> **Task description**
Could you reproduce, word for word, the part of the passage on visualizing compound meqnums that begins at the words "Figure 2. Histogram" and stops after "two are displayed."?

> **Document text**
☆ ☆ ☆ ☆ ☆
Figure 2. Histogram for finding geometric and stereo isomers with with the compound meqnums along the x-axis. The two geometric isomers associated with the marked bar of height two are displayed.
 

Emerging graphical capabilities are enabling us to visualize relationships involving high-content variables such as MEQIs. Spotfire [13] allows the use of string-valued variables for the axes of a plot and provides many of the navigational aids required for efficient browsing. By simply selecting the compound meqnum variable for the x-axis in the histogram view in Spotfire, Figure 2 pops into view.
Out of a data set of roughly 4000 compounds, one quickly and visually isolates all the pairs of geometric and stereoisomers. These pairs correspond to the three thin bars of height 2 representing 6 compounds. The structures can be seen by moving the mouse diagonally across its top to form an enclosing rectangle which "marks" the compounds. One of the bars of height 2 in Figure 2 is marked. The details window gives the identifiers of the two tallied compounds as 174833 and 174834 and gives EWBJK for the common compound meqnum. The remaining 3926 compounds are represented by corresponding bars of height 1 compressed so tightly as to give the visual impression of a solid black horizontal bar of that height.
☆ ☆ ☆ ☆ ☆
> **Extracted material**
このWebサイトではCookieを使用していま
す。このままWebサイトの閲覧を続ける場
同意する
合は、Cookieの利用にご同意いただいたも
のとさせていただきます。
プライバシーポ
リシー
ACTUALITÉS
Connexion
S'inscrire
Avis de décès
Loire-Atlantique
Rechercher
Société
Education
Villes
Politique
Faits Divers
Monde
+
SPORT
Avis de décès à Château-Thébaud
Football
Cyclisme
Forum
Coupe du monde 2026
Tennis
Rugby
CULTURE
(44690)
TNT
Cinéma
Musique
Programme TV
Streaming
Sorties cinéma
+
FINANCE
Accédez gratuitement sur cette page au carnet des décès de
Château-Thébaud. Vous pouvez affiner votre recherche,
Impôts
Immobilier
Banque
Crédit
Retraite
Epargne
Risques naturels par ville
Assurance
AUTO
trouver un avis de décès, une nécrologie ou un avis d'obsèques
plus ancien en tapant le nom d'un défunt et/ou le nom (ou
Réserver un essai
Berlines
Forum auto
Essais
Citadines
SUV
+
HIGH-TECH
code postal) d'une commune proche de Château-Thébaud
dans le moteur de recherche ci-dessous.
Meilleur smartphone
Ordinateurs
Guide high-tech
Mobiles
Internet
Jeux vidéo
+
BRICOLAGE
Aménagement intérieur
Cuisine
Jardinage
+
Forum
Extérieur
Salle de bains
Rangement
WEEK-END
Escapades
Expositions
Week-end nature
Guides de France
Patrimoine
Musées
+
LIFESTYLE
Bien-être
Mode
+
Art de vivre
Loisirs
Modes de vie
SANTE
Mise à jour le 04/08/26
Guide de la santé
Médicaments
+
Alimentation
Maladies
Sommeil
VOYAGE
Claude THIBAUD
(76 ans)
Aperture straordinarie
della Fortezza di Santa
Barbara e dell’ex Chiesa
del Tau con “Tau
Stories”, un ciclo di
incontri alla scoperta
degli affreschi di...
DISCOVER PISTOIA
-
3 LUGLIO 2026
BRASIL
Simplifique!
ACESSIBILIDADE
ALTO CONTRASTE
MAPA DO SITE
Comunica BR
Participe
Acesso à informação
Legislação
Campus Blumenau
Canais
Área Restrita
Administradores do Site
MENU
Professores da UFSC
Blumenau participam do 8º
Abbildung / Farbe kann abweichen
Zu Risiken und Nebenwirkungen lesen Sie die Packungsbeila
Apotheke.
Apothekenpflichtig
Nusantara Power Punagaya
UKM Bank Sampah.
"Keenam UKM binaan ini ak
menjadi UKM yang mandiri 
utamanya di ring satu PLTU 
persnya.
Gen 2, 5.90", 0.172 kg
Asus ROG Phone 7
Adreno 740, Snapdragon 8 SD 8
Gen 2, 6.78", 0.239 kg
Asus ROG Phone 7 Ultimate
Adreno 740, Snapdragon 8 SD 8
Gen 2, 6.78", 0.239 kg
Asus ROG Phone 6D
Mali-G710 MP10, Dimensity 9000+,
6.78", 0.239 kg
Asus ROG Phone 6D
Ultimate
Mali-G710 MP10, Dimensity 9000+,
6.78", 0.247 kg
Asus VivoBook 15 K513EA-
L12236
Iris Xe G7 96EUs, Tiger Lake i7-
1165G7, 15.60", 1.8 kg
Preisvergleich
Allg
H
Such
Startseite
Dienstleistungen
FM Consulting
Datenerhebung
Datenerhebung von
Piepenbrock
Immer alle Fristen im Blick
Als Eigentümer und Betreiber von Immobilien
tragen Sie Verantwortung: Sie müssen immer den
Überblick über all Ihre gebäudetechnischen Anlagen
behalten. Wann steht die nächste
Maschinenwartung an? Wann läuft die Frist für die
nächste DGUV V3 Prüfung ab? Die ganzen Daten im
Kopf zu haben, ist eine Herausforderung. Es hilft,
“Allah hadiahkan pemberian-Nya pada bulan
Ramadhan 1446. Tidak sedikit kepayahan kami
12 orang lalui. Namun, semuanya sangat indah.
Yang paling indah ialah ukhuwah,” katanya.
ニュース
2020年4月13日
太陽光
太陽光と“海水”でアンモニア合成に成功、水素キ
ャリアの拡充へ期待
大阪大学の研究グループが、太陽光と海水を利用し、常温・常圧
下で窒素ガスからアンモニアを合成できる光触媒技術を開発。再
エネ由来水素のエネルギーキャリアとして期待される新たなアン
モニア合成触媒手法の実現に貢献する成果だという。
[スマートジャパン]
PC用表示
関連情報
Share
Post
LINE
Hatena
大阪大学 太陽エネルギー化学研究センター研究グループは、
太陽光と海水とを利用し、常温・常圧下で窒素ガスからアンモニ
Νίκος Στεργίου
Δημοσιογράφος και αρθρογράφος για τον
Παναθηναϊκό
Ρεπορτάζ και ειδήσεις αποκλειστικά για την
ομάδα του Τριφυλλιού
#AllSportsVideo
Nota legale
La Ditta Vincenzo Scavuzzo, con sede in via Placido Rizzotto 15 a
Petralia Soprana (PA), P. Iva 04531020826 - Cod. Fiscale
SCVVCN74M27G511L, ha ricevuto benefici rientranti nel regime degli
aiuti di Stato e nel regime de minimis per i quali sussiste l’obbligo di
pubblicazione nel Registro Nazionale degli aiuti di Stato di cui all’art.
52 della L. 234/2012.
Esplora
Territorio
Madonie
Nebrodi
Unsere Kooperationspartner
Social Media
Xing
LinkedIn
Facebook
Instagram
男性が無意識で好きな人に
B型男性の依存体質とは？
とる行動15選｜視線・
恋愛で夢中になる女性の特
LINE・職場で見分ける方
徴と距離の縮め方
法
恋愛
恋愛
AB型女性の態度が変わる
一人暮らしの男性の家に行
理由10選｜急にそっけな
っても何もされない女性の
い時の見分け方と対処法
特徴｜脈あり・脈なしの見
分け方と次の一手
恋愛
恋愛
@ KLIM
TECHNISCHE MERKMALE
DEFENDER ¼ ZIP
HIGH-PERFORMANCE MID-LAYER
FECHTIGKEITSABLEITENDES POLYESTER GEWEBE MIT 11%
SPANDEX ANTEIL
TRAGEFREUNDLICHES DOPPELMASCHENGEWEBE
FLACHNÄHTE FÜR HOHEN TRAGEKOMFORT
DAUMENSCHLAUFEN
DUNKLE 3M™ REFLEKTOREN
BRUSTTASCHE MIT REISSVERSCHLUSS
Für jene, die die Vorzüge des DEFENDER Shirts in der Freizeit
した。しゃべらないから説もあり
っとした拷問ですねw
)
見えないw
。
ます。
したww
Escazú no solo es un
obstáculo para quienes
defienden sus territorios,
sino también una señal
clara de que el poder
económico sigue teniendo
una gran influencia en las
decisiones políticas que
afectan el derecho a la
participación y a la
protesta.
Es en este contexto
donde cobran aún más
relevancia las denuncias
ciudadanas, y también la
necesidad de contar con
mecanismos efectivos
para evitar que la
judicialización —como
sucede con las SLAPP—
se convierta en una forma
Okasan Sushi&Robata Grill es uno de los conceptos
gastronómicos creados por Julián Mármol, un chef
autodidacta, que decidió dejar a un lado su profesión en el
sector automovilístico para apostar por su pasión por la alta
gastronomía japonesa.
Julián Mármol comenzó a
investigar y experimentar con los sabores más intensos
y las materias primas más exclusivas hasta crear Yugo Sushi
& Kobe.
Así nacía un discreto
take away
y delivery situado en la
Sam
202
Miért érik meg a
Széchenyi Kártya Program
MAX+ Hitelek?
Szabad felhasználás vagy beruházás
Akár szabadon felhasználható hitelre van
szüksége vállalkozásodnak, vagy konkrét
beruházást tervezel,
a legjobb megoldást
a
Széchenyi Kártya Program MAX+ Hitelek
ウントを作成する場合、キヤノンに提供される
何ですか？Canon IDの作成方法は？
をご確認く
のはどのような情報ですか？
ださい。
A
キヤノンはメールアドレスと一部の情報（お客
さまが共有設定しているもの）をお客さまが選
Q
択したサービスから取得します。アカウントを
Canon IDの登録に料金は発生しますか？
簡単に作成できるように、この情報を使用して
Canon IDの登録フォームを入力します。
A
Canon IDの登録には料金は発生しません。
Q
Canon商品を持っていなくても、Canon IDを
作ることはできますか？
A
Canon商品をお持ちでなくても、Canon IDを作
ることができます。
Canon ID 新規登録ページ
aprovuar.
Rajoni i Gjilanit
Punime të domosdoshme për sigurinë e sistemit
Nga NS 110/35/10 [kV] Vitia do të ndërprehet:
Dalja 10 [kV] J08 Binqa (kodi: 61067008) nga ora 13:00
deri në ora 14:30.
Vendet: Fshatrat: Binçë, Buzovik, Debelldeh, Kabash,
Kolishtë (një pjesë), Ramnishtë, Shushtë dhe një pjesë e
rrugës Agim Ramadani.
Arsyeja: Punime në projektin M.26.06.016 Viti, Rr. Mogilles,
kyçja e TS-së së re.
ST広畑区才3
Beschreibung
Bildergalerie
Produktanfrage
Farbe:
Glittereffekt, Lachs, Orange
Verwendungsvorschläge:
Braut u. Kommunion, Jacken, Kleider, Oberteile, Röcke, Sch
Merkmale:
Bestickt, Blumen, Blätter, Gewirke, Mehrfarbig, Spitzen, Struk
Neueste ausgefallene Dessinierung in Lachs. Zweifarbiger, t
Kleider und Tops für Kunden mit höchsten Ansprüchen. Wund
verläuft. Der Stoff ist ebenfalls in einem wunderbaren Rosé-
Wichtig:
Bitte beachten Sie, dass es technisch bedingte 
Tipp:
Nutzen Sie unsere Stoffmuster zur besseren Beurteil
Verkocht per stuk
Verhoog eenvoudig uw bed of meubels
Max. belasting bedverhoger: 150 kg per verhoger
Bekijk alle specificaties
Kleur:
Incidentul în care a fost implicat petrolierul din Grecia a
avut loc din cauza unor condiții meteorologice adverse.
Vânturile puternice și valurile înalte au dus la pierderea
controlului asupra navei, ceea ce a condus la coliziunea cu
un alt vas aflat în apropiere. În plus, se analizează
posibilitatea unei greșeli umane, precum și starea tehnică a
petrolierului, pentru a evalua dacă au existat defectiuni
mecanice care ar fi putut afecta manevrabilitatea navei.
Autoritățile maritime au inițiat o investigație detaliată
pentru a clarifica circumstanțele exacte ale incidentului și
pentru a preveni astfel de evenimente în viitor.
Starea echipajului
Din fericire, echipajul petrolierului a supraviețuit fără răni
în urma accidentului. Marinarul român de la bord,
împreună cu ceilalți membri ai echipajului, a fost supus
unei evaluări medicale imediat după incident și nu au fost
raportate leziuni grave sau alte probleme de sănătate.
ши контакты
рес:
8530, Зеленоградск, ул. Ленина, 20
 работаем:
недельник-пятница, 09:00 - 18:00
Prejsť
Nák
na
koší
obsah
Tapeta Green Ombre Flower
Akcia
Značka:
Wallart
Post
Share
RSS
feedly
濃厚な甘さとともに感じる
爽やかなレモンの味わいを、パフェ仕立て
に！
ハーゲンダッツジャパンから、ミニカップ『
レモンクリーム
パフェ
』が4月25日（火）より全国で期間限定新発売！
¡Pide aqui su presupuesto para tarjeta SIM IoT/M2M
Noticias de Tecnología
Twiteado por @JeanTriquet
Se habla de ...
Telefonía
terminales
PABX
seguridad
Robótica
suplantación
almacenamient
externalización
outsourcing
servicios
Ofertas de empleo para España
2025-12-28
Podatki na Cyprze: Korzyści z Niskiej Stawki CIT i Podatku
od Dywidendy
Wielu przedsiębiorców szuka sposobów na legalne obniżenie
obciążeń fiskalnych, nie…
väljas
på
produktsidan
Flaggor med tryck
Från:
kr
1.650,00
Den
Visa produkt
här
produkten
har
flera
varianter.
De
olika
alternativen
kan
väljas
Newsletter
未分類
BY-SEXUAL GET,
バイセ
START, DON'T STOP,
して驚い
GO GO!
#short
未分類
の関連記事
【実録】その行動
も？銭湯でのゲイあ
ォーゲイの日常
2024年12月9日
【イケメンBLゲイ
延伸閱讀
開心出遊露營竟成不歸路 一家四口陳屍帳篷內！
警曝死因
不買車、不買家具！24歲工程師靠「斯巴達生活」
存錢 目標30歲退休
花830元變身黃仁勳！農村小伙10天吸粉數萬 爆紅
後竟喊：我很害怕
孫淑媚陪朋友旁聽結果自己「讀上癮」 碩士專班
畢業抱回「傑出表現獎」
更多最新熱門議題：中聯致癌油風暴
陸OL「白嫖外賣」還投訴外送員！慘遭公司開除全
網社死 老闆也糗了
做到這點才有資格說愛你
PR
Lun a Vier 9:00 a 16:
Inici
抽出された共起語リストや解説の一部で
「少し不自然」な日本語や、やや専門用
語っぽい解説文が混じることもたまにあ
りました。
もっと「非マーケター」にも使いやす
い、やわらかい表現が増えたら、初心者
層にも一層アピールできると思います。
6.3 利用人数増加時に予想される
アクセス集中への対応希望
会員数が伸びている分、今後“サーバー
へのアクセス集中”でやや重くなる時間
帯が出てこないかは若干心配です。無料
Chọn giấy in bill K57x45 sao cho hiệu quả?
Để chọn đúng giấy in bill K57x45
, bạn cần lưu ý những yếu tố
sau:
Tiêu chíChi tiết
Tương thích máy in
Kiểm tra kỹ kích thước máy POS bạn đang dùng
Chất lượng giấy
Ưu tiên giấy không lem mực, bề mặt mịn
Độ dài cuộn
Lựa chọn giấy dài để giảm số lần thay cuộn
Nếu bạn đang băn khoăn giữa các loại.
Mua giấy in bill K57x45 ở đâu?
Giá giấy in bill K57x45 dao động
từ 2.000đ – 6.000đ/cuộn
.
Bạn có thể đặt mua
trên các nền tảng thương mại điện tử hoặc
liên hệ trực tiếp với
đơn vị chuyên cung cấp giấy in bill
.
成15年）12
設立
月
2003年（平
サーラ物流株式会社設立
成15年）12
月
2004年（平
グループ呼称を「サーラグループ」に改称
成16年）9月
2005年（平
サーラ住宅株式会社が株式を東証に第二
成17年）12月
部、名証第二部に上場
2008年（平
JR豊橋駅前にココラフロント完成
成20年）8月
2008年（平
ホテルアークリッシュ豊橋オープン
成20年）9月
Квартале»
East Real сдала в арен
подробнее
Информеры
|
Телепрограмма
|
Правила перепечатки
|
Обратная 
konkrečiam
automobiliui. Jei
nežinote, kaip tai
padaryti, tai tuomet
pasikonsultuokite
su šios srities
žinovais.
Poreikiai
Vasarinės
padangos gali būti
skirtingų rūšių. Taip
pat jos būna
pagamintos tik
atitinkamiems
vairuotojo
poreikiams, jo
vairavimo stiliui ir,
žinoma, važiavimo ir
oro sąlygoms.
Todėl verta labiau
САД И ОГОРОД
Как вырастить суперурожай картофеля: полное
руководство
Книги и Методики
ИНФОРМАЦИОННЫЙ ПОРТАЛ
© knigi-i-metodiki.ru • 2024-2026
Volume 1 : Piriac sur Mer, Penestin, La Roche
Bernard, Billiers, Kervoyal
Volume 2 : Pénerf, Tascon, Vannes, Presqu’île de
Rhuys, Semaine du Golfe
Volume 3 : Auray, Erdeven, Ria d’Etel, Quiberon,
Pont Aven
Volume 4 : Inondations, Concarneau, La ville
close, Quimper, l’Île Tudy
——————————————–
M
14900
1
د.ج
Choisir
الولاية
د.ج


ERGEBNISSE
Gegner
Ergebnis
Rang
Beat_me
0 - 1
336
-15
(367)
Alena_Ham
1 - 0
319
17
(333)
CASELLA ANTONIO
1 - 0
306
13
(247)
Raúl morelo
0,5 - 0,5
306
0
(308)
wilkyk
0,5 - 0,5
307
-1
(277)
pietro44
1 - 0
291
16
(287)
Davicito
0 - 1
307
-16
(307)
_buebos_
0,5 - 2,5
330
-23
☆ ☆ ☆ ☆ ☆
> **Task output**
Figure 2. Histogram for finding geometric and stereo isomers with with the compound meqnums along the x-axis. The two geometric isomers associated with the marked bar of height two are displayed.